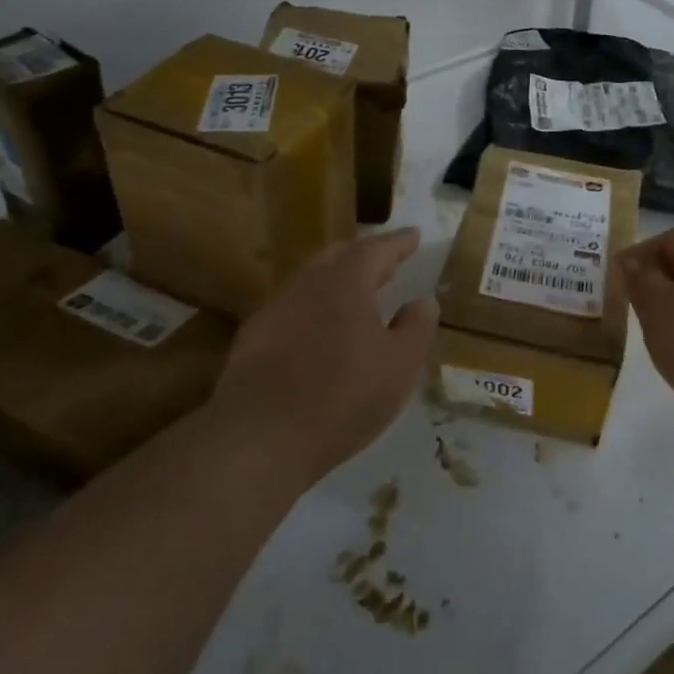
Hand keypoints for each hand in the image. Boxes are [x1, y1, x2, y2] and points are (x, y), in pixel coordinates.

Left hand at [211, 228, 438, 488]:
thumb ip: (416, 327)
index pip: (377, 248)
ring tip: (354, 295)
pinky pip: (291, 309)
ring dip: (335, 281)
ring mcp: (274, 309)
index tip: (414, 235)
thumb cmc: (342, 396)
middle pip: (338, 256)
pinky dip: (312, 308)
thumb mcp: (400, 365)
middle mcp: (308, 283)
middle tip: (385, 263)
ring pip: (310, 281)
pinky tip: (317, 332)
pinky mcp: (252, 338)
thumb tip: (422, 301)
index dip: (399, 242)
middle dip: (364, 255)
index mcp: (346, 281)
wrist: (258, 438)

▶ [Activity]:
Scan the entries above and show each line that contains the word "pinky".

▶ [Task solution]:
pinky pip: (291, 309)
pinky dip: (312, 308)
pinky tip: (317, 332)
pinky mcp: (252, 338)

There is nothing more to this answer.